Melodie Skinny Patrini, chórki i sposób frazowania wokalistki przypominają mi klimatem nagrania Depeche Mode. Jest w nich jednocześnie prostota i jakaś tajemnica ściśle strzeżona przez pin telefonu komórkowego (akurat słucham "Put the fire", w którym przewijają się telefoniczne sample). Co w nim znajdziemy - numery do dilerów, kochanków, jednych i drugich, a może zupełnie kogoś innego? Choć piosenki duetu to taneczne electro, to przewija się w nich smutek - znany właśnie z głosu Dave'a Gahana czy Billy'ego Corgana z czasów, gdy Smashing Pumpkins nagrywało Ava Adore.

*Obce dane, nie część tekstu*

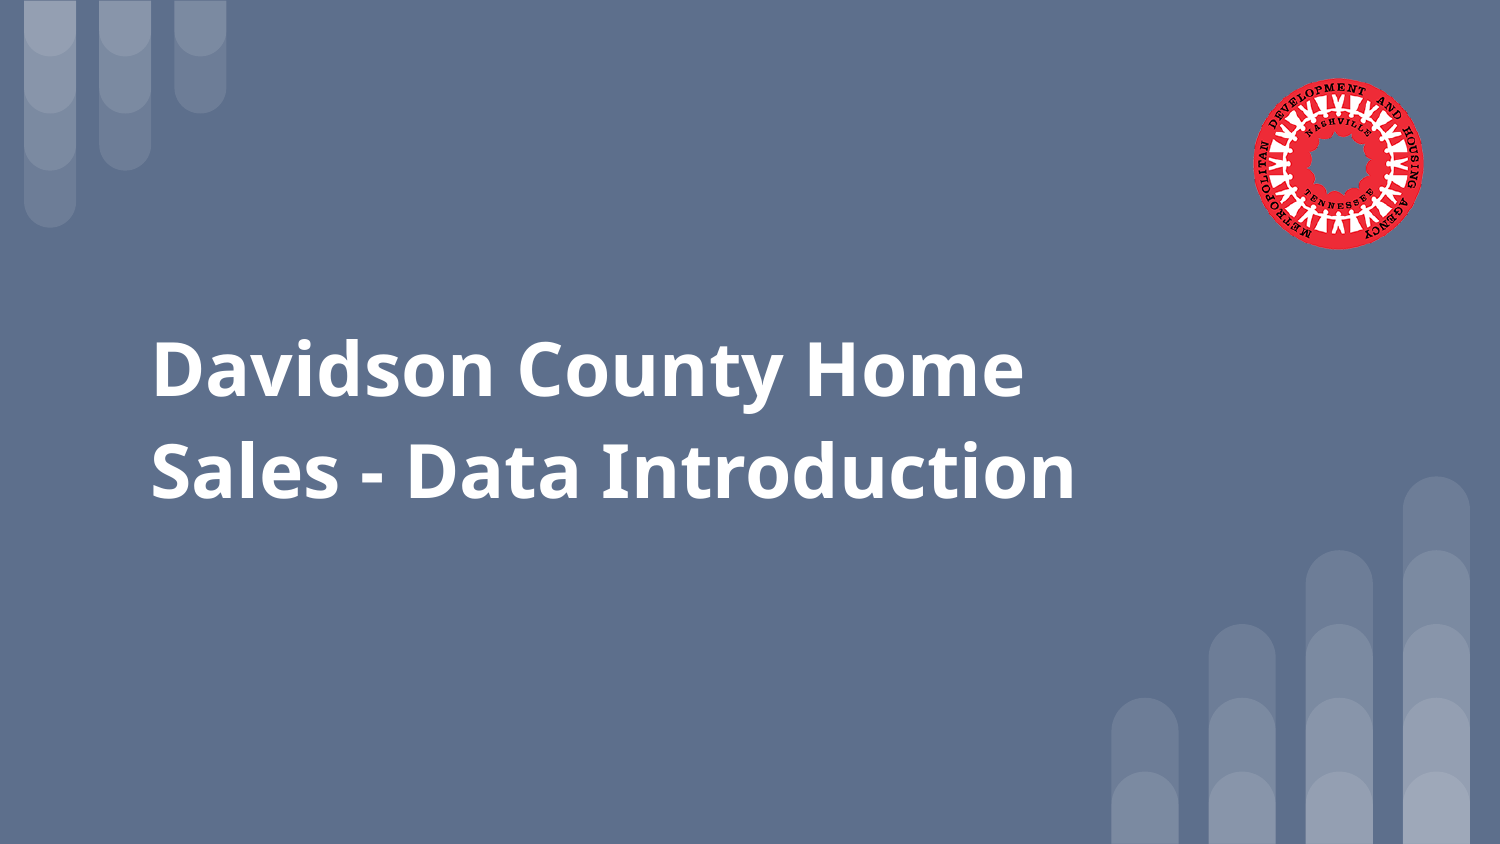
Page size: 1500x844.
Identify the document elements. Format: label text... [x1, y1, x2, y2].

picture [1185, 76, 1491, 251]
title Davidson County Home Sales - Data Introduction [135, 264, 1097, 572]
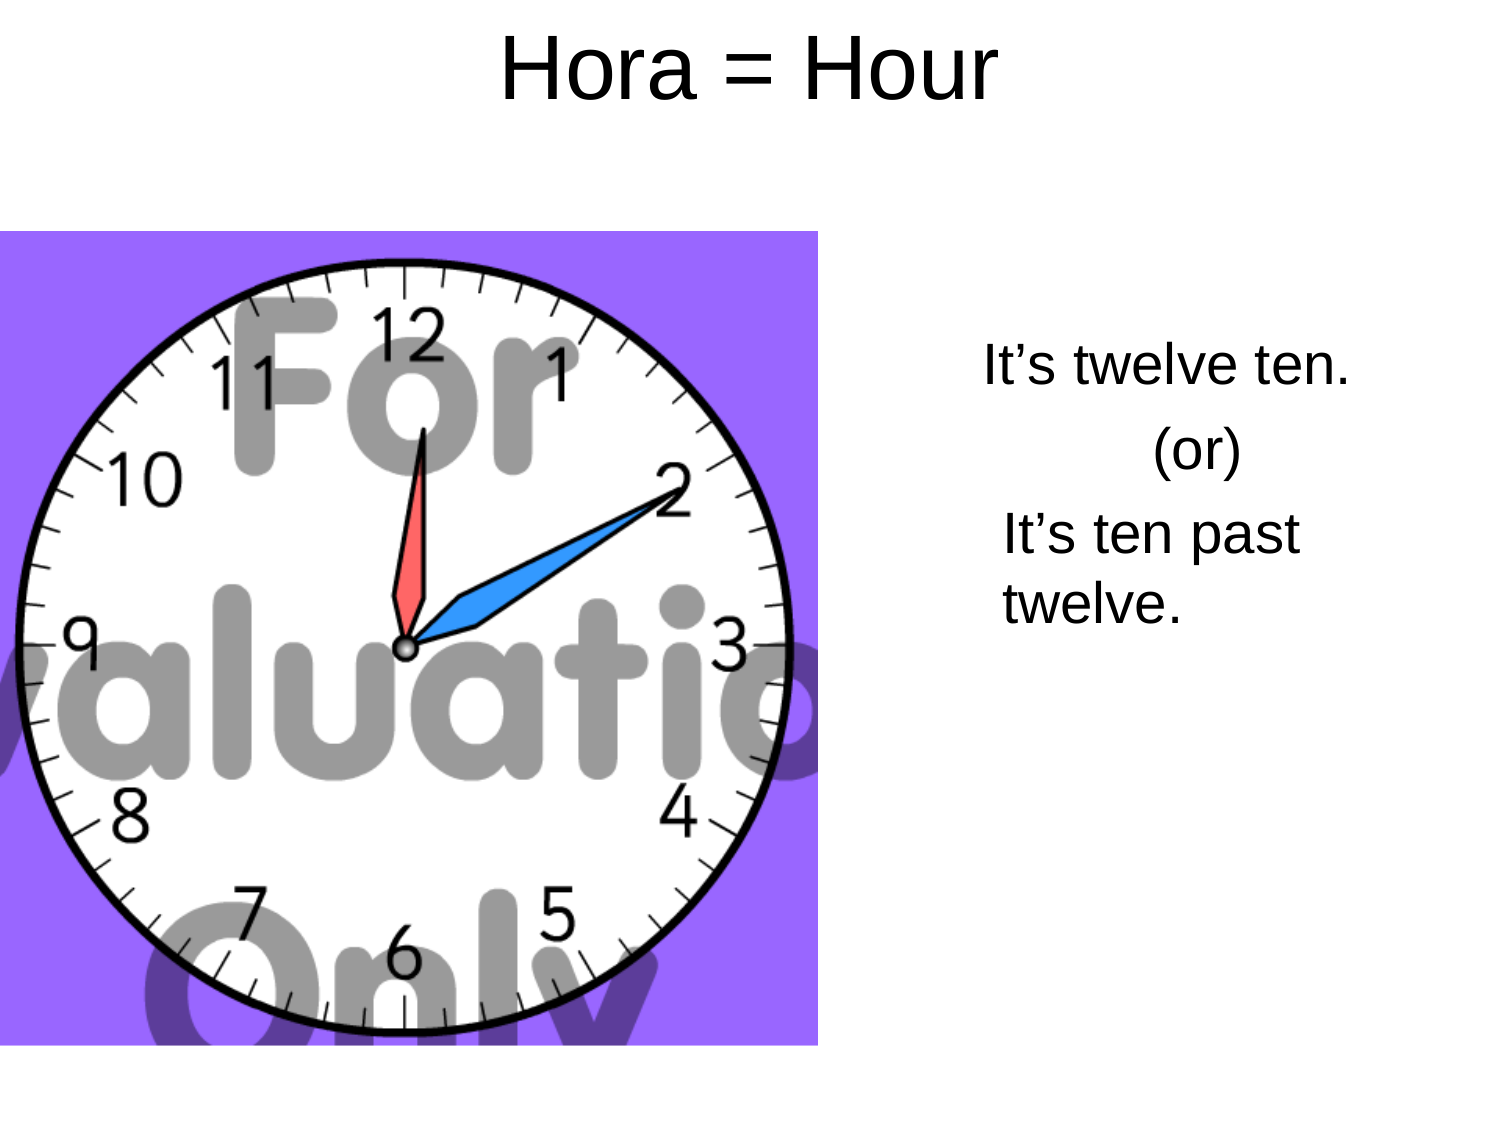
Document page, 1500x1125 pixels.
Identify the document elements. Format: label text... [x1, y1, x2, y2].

picture [0, 231, 818, 1049]
title Hora = Hour [75, 0, 1426, 126]
list It’s twelve ten. (or) It’s ten past twelve. [837, 149, 1500, 1088]
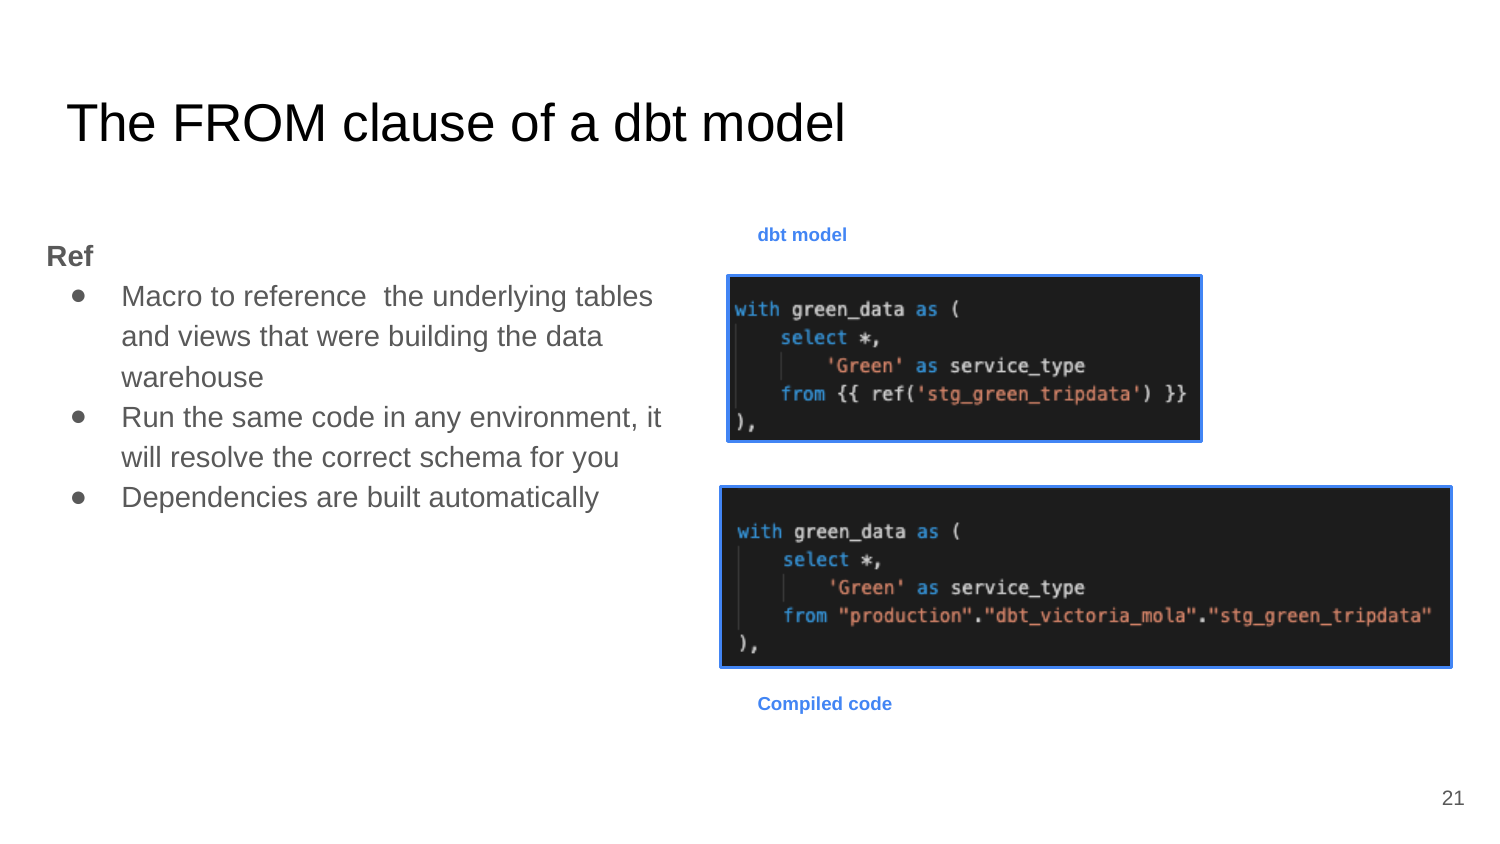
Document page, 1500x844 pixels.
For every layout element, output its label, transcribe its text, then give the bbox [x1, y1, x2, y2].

text_box dbt model [742, 208, 872, 261]
slide_number 1 [1389, 764, 1480, 830]
picture [729, 277, 1200, 440]
picture [721, 487, 1450, 666]
title The FROM clause of a dbt model [51, 72, 1449, 167]
text_box Compiled code [742, 676, 1064, 730]
list Ref Macro to reference the underlying tables and views that were building the data warehouse Run the same code in any environment, it will resolve the correct schema for you Dependencies are built automatically [31, 181, 722, 820]
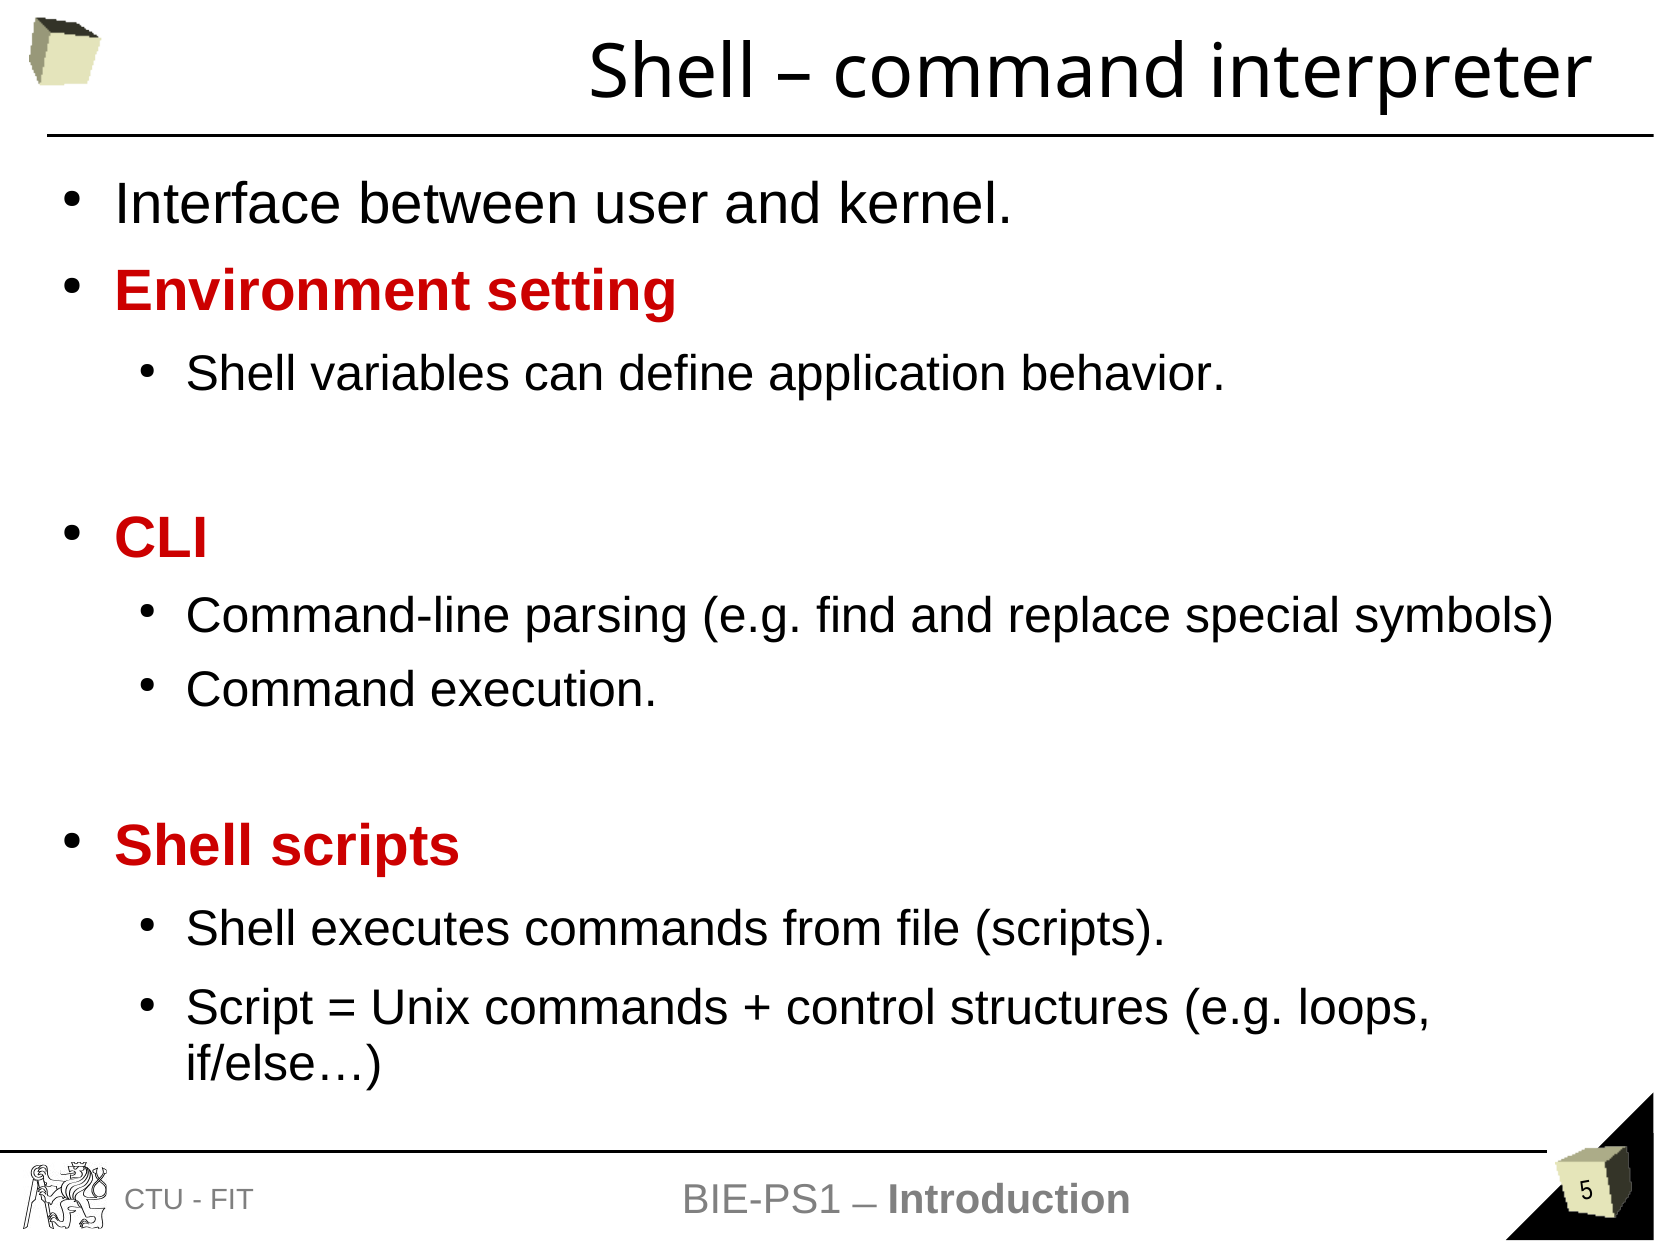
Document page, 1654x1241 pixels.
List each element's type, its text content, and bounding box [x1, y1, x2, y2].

picture [1555, 1145, 1635, 1221]
title Shell – command interpreter [118, 0, 1595, 119]
list Interface between user and kernel. Environment setting Shell variables can define application behavior. CLI Command-line parsing (e.g. find and replace special symbols) Command execution. Shell scripts Shell executes commands from file (scripts). Script = Unix commands + control structures (e.g. loops, if/else…) [43, 177, 1611, 1134]
picture [29, 16, 105, 89]
picture [23, 1162, 107, 1229]
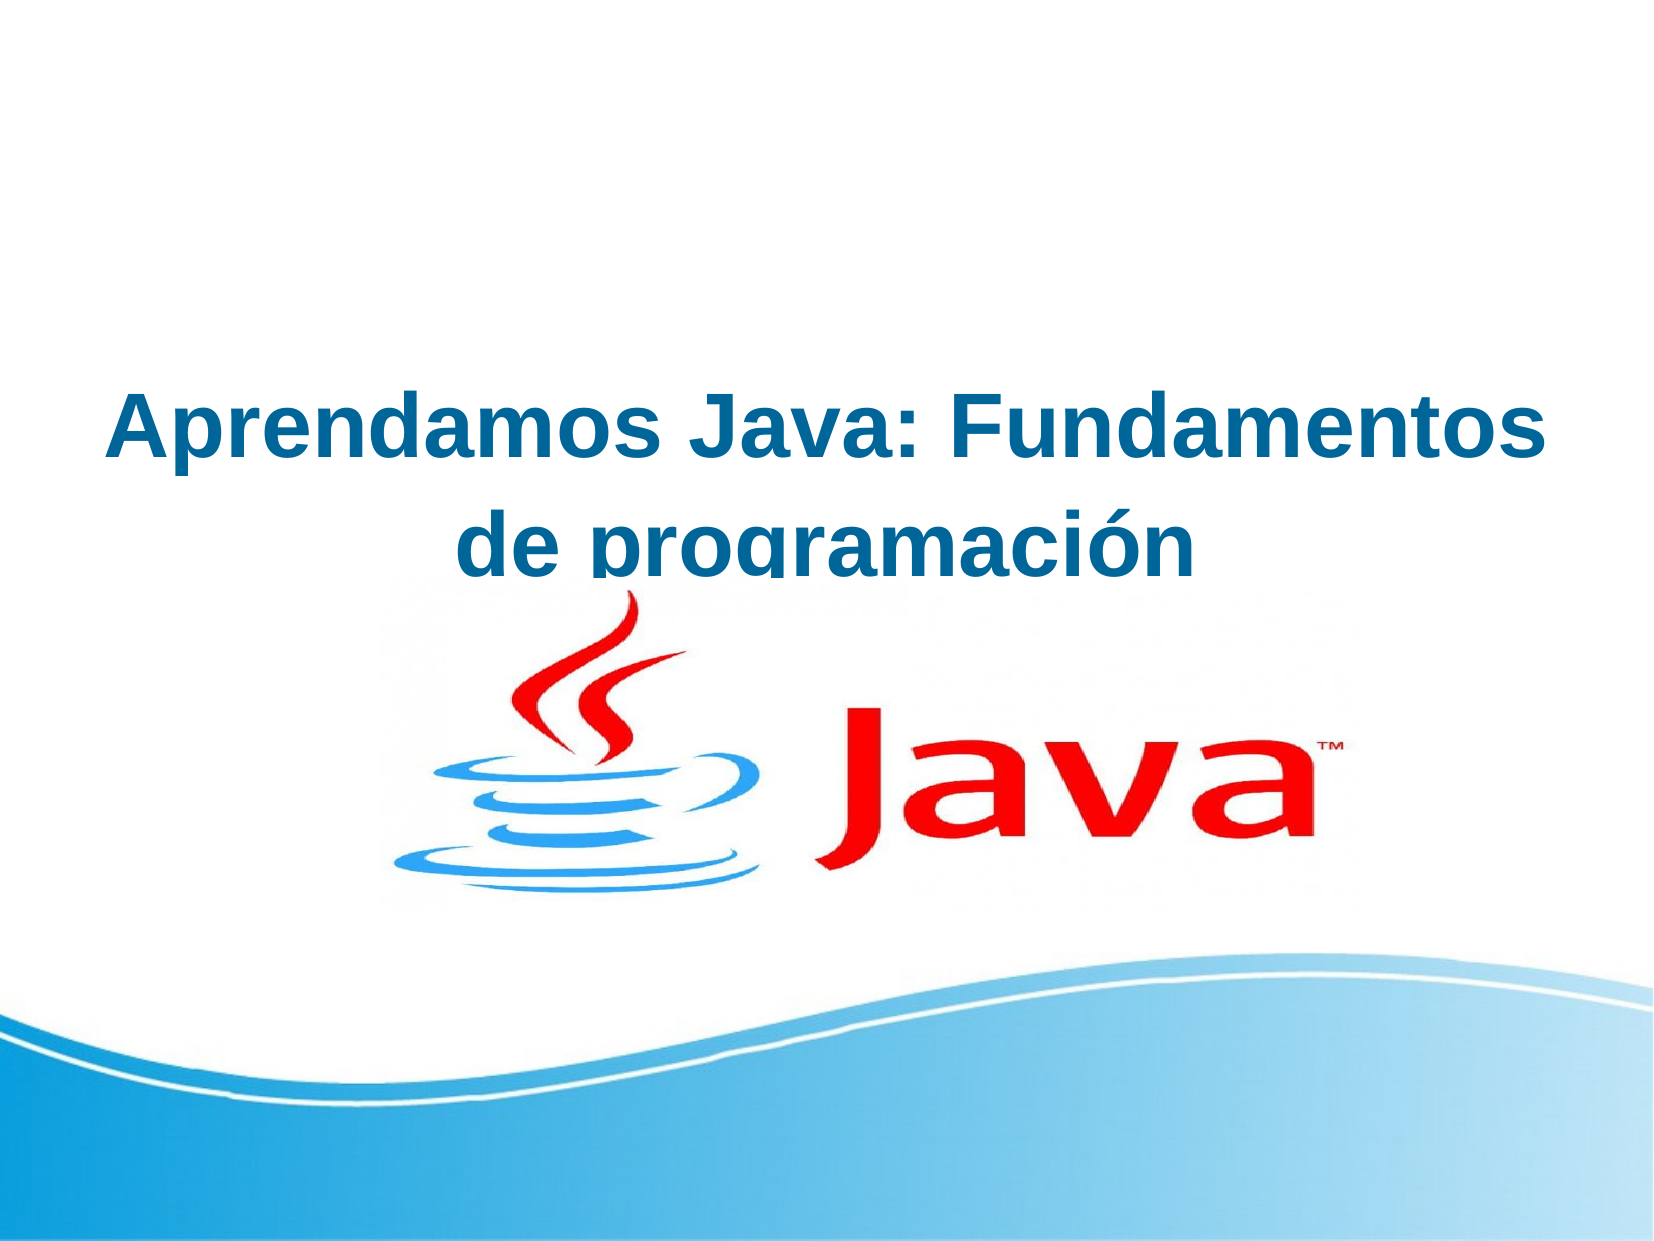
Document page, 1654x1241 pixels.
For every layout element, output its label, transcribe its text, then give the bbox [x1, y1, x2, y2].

Inspiracje Skinny Patrini bynajmniej nie ograniczają się do electroclashu. Znajdziemy tu echa disco, elektronicznego popu lat 80., techno, a także wpływy francuskiej elektroniki końcówki ubiegłego wieku, np. Air czy Daft Punk. Nie jest to melanż rewolucyjny i nie powali na kolana tych, którzy szukają nowych podniet. Siłą duetu jest niezwykła charyzma Anny Patrini i synergia, jaka wynika ze współpracy pierwiastka męskiego i żeńskiego. Najmocniejszymi punktami płyty są ladytronowe "The Wind" czy hedoniczne "Life/Time" z refrenem: "no matter who you are you can celebrate your life". Skinny Patrini potrafi też zwolnić tempo i zaśpiewać rzewną balladę, jak np. "Call me", w której Michał i Ania wcielają się w rolę kochanków śpiewając na zmianę zwrotki.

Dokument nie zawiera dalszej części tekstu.